France

Yvelines : un policier et sa compagne tués près de Paris, l'Etat islamique revendique l'assassinat

Un policier a été tué de plusieurs coups de couteau lundi soir devant son domicile dans les Yvelines, près de Paris, où son agresseur se réclamant du groupe Etat islamique, s'est retranché et où sa compagne a ensuite été retrouvée morte.

Vers 21 heures, un homme, dont l'identité était encore inconnue, a attaqué un commandant de police de 42 ans en civil, en poste aux Mureaux, dans un quartier pavillonnaire de Magnanville, dans les Yvelines.

Peu après, tous les habitants du quartier autour de la maison ont été évacués, avant qu'un dispositif policier conséquent n'empêche toutes les allées et venues, a constaté un journaliste de l'AFP.

Puis, les policiers de l'unité d'élite du Raid «sont rapidement arrivés sur les lieux. Des négociations étaient entamées et un plan d'assaut a été mis au point», a expliqué le porte-parole du ministère de l'Intérieur Pierre-Henry Brandet.

Après l'assaut du Raid, un hélicoptère de la sécurité civile s'est posé à quelques centaines de mètres, alors que plusieurs camions de pompiers et du Samu sortaient du périmètre de sécurité.
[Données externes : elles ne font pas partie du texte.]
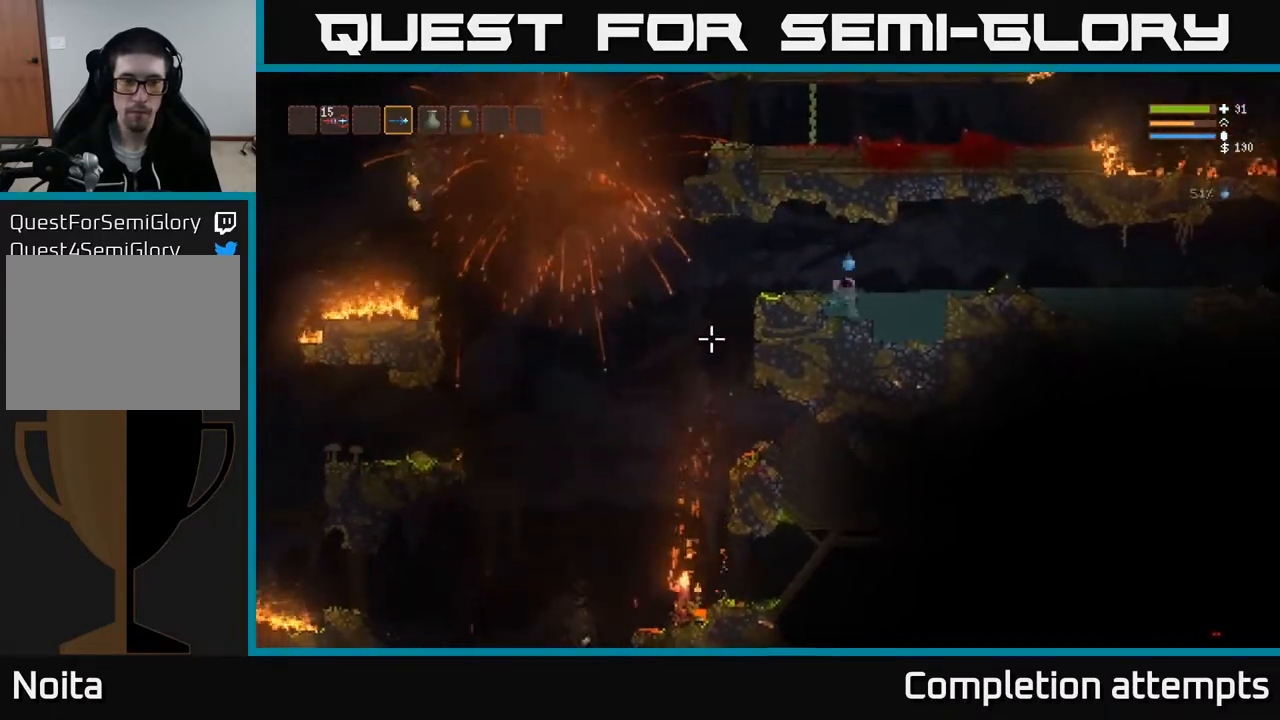
{"buttons": [], "left_stick": "left", "right_stick": "down-left", "events": [[167, "L2", "down"], [333, "L2", "up"], [333, "right_stick", "down-left"]]}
«Les négociations ne pouvant aboutir, il a été décidé de donner l'assaut», a ajouté le porte-parole. De fortes détonations ont retenti vers minuit dans ce quartier résidentiel.

«En y entrant les forces de l'ordre qui agissaient avec l'autorisation de légitime défense d'autrui ont trouvé le corps d'une femme» et «l'assaillant a été abattu», a rapporté le procureur de Versailles. Cette femme, la compagne du commandant tué, était secrétaire administrative au commissariat de Mantes-la-Jolie, a-t-on appris de source policière.

Les policiers du Raid ont «sauvé» un petit garçon de trois ans «choqué mais indemne», qui a été pris en charge par les équipes médicales, selon le procureur.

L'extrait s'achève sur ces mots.